- EXCERPT:

Anna Joy Walker on East 41st Street, for one, is all for a cleaner city but calls the new containers “a pain in the ass.”

Her house is on a rise, so her big recycling container sits unused on the front lawn because she doesn’t want to roll it down a dozen steps to the curb.

“It’s clunky,” Walker said. “I don’t like the noise.”

So she drags her recycling to the curb in a plastic leaf bag.

William Wells’ house on Prospect Avenue also sits up on a hillside. His recycling cart has sat on the right side of his porch, unused, since he got it.

No way, he said, is he going up and down his 17 stairs with that thing, wheels or no wheels.

“In my case, I’m handicapped,” Wells said. “It’s inconvenient for me. They’re not going to come up the hill and get it. And I’m not going to go down them steps and put trash in it.”

He, instead, does as he’s always done. He double-bags his trash and recycling and his son hauls the bags to the curb for trash day.

Mixed reviews

But many are fans. The yellow lids keep the recycling dry and prevent paper, aluminum and plastic from flying around and littering the streets and sidewalks. The big capacity means fewer trips to the curb.

- THE DATA:
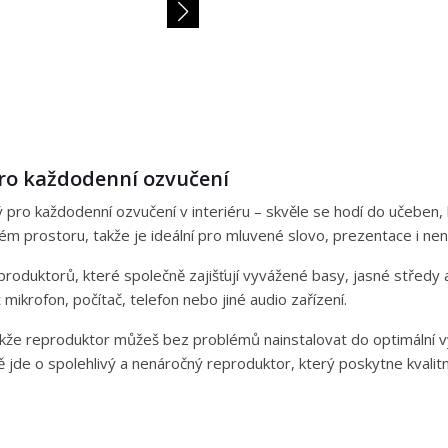
ro každodenní ozvučení
 pro každodenní ozvučení v interiéru – skvěle se hodí do učeben,
elém prostoru, takže je ideální pro mluvené slovo, prezentace i n
eproduktorů, které společně zajišťují vyvážené basy, jasné středy
ikrofon, počítač, telefon nebo jiné audio zařízení.
 takže reproduktor můžeš bez problémů nainstalovat do optimální v
ě jde o spolehlivý a nenáročný reproduktor, který poskytne kvalit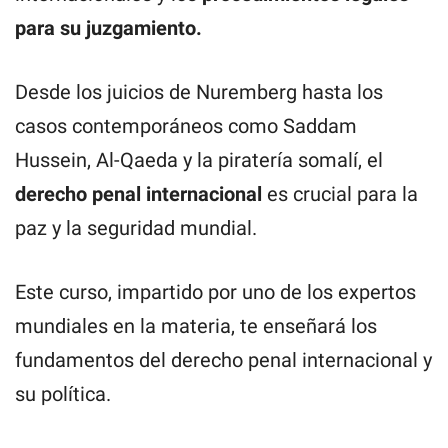
para su juzgamiento.
Desde los juicios de Nuremberg hasta los
casos contemporáneos como Saddam
Hussein, Al-Qaeda y la piratería somalí, el
derecho penal internacional
es crucial para la
paz y la seguridad mundial.
Este curso, impartido por uno de los expertos
mundiales en la materia, te enseñará los
fundamentos del derecho penal internacional y
su política.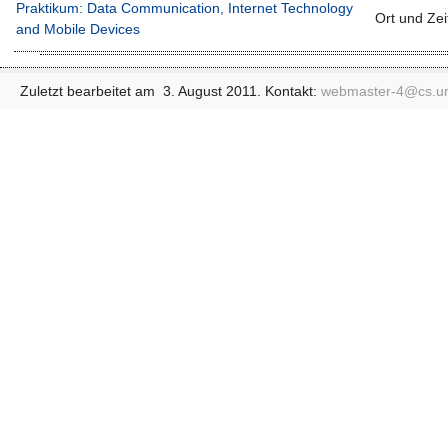
Praktikum: Data Communication, Internet Technology
Ort und Ze
and Mobile Devices
Zuletzt bearbeitet am 3. August 2011. Kontakt:
webmaster-4@
cs.u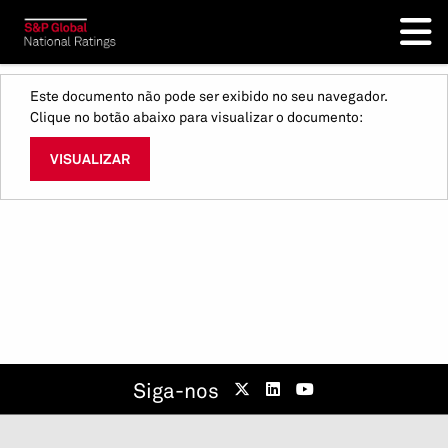
Este documento não pode ser exibido no seu navegador.
Clique no botão abaixo para visualizar o documento:
VISUALIZAR
Siga-nos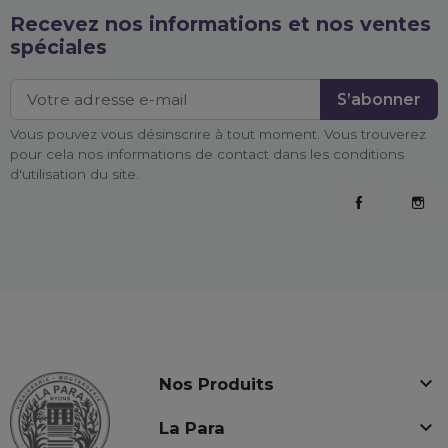
Recevez nos informations et nos ventes
spéciales
Vous pouvez vous désinscrire à tout moment. Vous trouverez
pour cela nos informations de contact dans les conditions
d'utilisation du site.
Facebook
Inst

Nos Produits

La Para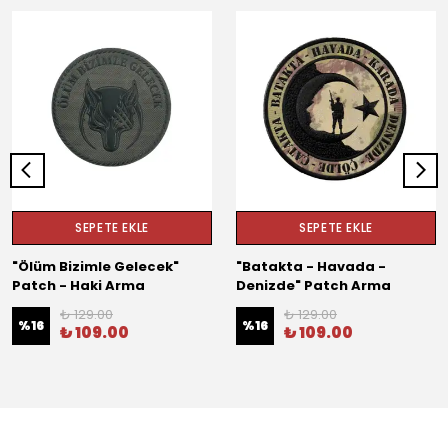
SEPETE EKLE
SEPETE EKLE
"Ölüm Bizimle Gelecek"
"Batakta - Havada -
Patch - Haki Arma
Denizde" Patch Arma
₺ 129.00
₺ 129.00
%
16
%
16
₺ 109.00
₺ 109.00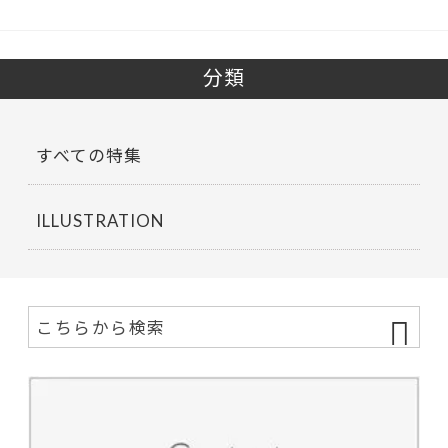
分類
すべての特集
ILLUSTRATION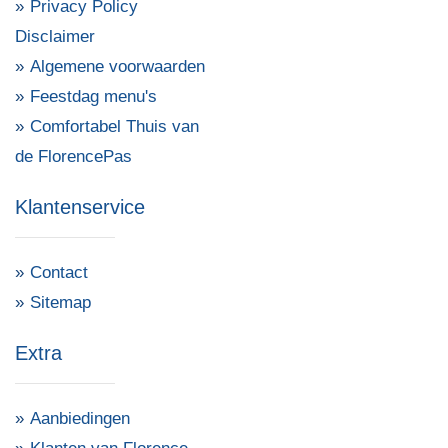
Privacy Policy
Disclaimer
Algemene voorwaarden
Feestdag menu's
Comfortabel Thuis van
de FlorencePas
Klantenservice
Contact
Sitemap
Extra
Aanbiedingen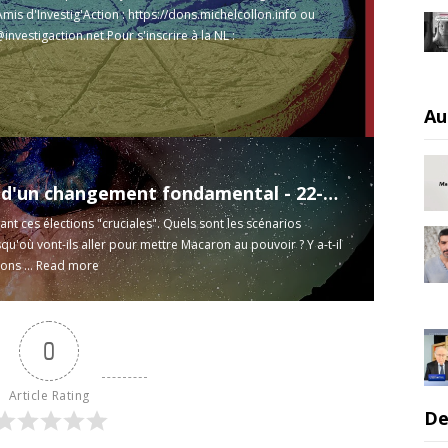
mis d'Investig'Action :
https://dons.michelcollon.info​​​​​
ou
investigaction.net
Pour s'inscrire à la NL :
tigaction.net/fr​​​​​​
Pour commander ...
Read more
Au
Témoins d'un changement fondamental - 22-04-2022
vant ces élections "cruciales". Quels sont les scénarios
squ'où vont-ils aller pour mettre Macaron au pouvoir ? Y a-t-il
ons ...
Read more
0
Article Rating
De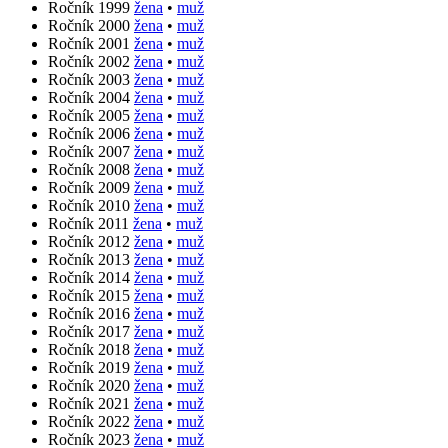
Ročník 1999
žena
•
muž
Ročník 2000
žena
•
muž
Ročník 2001
žena
•
muž
Ročník 2002
žena
•
muž
Ročník 2003
žena
•
muž
Ročník 2004
žena
•
muž
Ročník 2005
žena
•
muž
Ročník 2006
žena
•
muž
Ročník 2007
žena
•
muž
Ročník 2008
žena
•
muž
Ročník 2009
žena
•
muž
Ročník 2010
žena
•
muž
Ročník 2011
žena
•
muž
Ročník 2012
žena
•
muž
Ročník 2013
žena
•
muž
Ročník 2014
žena
•
muž
Ročník 2015
žena
•
muž
Ročník 2016
žena
•
muž
Ročník 2017
žena
•
muž
Ročník 2018
žena
•
muž
Ročník 2019
žena
•
muž
Ročník 2020
žena
•
muž
Ročník 2021
žena
•
muž
Ročník 2022
žena
•
muž
Ročník 2023
žena
•
muž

- TASK SET:
A – In the recycling excerpt, how many stairs does William Wells refuse to climb up and down with his cart?
B – Output the passage of the recycling excerpt between "Her house is" and "for trash day.", inclusive.
Use only the recycling excerpt, not the items.

- RESPONSES PER TASK:
A – 17

B –
Her house is on a rise, so her big recycling container sits unused on the front lawn because she doesn’t want to roll it down a dozen steps to the curb.

“It’s clunky,” Walker said. “I don’t like the noise.”

So she drags her recycling to the curb in a plastic leaf bag.

William Wells’ house on Prospect Avenue also sits up on a hillside. His recycling cart has sat on the right side of his porch, unused, since he got it.

No way, he said, is he going up and down his 17 stairs with that thing, wheels or no wheels.

“In my case, I’m handicapped,” Wells said. “It’s inconvenient for me. They’re not going to come up the hill and get it. And I’m not going to go down them steps and put trash in it.”

He, instead, does as he’s always done. He double-bags his trash and recycling and his son hauls the bags to the curb for trash day.